Observing the data taken over the course of 2019, it can be seen that Montreal had a pattern emerge as to when the pollution levels were at their worst, and as mentioned before there was indeed a correlation with the winter months, with the worst readings coming during the coldest points of the year, albeit with one anomaly during the course of the year where a higher PM2.5 reading went up in the middle of the summer months.
The pollution levels started to rise at the very end of the year, with November being the month where a clear elevation made itself visible. October came in with a reading of 9 μg/m³, putting it within the WHO's target goal, whilst the following month of November came in at 10.1 μg/m³, and then a further 10.4 μg/m³ in December. Whilst these are not massive jumps in pollution, as are sometimes witnessed in other countries, they still represent a higher reading of pollution, and continue on into the following year. January showed a somewhat lower reading despite the polluted end of year months preceding it, with a reading of 9.5 μg/m³.
This however was followed by the two most polluted months of the year, February and March, which came in with PM2.5 readings of 13.8 μg/m³ and 14.2 μg/m³ respectively.
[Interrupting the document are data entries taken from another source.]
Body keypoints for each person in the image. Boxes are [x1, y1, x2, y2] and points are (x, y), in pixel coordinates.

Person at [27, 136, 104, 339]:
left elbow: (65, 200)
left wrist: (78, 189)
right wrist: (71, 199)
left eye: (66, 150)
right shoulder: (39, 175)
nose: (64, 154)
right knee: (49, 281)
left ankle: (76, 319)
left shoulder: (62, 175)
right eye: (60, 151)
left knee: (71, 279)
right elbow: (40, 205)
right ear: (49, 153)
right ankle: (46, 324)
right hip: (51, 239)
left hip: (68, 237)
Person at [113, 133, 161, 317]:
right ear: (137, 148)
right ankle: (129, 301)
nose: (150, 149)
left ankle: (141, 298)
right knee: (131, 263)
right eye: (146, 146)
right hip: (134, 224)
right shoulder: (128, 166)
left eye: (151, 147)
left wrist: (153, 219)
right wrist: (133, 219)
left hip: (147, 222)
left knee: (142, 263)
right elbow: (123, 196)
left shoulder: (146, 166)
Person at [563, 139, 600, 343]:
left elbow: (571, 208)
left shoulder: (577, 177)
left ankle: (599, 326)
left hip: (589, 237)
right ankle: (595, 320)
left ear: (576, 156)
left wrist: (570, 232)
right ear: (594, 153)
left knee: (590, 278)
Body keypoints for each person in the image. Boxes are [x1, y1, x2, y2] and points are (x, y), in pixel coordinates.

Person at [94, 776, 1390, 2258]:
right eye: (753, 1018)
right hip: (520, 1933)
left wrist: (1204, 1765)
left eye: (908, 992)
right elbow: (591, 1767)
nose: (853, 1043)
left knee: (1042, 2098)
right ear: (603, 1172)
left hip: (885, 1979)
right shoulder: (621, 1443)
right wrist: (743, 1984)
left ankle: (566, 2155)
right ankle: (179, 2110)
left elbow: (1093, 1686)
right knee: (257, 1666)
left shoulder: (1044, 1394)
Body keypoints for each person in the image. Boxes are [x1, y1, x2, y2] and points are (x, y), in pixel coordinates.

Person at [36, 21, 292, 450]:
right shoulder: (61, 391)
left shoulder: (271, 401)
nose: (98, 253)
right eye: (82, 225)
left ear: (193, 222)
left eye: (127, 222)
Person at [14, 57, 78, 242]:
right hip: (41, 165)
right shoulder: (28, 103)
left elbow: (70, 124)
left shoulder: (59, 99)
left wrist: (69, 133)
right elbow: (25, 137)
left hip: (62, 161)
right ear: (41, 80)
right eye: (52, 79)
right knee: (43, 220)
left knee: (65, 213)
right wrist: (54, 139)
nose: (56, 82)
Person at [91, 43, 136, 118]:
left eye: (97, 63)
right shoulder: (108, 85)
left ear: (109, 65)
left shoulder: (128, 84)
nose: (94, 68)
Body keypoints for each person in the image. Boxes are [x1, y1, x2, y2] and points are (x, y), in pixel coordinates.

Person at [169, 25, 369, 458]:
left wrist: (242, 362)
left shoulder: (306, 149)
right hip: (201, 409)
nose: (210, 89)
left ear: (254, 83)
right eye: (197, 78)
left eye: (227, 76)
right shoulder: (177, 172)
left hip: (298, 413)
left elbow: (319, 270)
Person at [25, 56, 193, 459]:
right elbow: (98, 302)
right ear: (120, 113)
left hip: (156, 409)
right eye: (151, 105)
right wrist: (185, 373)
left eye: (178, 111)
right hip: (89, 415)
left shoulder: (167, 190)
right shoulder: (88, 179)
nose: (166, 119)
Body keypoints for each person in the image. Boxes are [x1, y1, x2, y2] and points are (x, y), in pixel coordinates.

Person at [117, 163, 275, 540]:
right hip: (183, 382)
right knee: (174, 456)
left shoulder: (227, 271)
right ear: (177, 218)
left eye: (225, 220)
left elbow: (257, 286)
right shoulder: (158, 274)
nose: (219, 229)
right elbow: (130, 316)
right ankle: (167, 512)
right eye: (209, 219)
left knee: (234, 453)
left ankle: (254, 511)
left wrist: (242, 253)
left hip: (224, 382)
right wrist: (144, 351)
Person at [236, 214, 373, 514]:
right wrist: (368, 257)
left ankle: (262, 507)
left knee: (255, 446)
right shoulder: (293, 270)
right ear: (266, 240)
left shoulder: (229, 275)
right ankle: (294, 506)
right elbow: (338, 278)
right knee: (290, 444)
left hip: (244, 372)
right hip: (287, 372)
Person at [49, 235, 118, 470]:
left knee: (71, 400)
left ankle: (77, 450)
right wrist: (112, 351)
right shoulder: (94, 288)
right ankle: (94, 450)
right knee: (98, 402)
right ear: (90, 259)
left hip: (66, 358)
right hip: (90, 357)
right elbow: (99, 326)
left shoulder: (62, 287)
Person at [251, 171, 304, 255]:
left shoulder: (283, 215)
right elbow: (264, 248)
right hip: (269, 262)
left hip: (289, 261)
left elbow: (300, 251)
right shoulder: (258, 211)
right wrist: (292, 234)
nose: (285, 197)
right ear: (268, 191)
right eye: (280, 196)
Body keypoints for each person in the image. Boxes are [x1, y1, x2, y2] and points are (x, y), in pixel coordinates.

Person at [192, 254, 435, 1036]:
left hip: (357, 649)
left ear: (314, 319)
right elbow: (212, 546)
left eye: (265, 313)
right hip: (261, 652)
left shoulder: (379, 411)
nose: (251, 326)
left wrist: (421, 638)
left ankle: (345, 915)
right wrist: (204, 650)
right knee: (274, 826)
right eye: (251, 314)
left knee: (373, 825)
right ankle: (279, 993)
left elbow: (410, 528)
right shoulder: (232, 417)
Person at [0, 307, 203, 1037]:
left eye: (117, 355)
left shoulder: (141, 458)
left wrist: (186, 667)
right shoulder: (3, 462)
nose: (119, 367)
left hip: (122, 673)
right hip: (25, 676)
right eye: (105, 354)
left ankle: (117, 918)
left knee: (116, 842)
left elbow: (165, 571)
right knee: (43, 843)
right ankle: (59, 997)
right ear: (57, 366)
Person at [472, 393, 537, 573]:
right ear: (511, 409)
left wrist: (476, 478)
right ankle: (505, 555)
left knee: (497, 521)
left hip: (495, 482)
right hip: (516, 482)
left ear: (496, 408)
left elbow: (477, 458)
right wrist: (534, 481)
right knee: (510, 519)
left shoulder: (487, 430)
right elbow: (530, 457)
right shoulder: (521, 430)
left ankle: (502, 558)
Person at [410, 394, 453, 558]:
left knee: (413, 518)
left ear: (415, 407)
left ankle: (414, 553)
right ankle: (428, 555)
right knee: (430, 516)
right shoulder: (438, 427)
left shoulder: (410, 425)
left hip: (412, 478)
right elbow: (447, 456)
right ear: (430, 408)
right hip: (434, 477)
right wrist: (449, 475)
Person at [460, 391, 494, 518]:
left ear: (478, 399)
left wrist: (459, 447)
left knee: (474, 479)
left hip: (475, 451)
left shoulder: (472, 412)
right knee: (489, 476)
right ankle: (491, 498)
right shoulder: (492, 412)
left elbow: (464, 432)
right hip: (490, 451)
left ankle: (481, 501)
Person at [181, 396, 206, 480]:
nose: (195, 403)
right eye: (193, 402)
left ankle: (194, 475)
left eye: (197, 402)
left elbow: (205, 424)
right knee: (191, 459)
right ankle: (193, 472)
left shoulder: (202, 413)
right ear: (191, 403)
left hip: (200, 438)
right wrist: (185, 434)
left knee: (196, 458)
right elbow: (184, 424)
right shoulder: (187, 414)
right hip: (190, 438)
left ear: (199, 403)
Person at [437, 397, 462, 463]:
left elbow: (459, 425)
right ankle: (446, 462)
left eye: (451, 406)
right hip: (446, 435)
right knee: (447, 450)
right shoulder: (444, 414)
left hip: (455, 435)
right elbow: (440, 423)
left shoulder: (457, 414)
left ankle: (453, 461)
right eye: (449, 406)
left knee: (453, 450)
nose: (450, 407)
These numbers were high enough to place them in the ‘moderate’ ratings bracket, the only two months of the year to do so, a less than appreciable ratings group that requires a PM2.5 reading of 12.1 to 35.4 μg/m³ for classification. So, in closing, the period of highest pollution levels in Montreal were from November through to March of the following year, with February and March being the most polluted during this period.
In contrast to the previous question, as mentioned, Montreal starts to show its better air quality after the more polluted cold months, which typically come to a close in March. From then on follows the period of time that the air is at its cleanest, free from a large amount of haze, smog and fumes that would permeate the air during the most polluted months. April through to October had the best quality of air, with the exception of July which came in with an anomalous reading of 12 μg/m³.
The months that had the absolute cleanest air during this period were April and May, which came in with PM2.5 readings of 7.9 μg/m³ and 7.8 μg/m³ respectively, making May the cleanest months of the entire year.
With its year round clean air average, those living in Montreal are subject to breathing good, pollution free air. However as mentioned, with certain months being more polluted as well as certain zones such as high traffic areas or for people living in the vicinity of factories or industrial zones, there may be some health consequences. These would include respiratory ailments such as pneumonia, bronchitis, emphysema and asthma occurring, as well as rapid aging and scarring of the lung tissue, if enough particulate matter is inhaled.
Pregnant mothers are particularly at risk as well, with chances of women exposed suffering from unwanted effects such as higher chances of miscarriage, babies born prematurely or with a low birth weight, and as such the infant mortality rate would be higher. So, whilst there is not an overt danger that comes with breathing the air in Montreal for most of the year, there are certain months and areas that would cause an increase in illnesses or adverse effects occurring.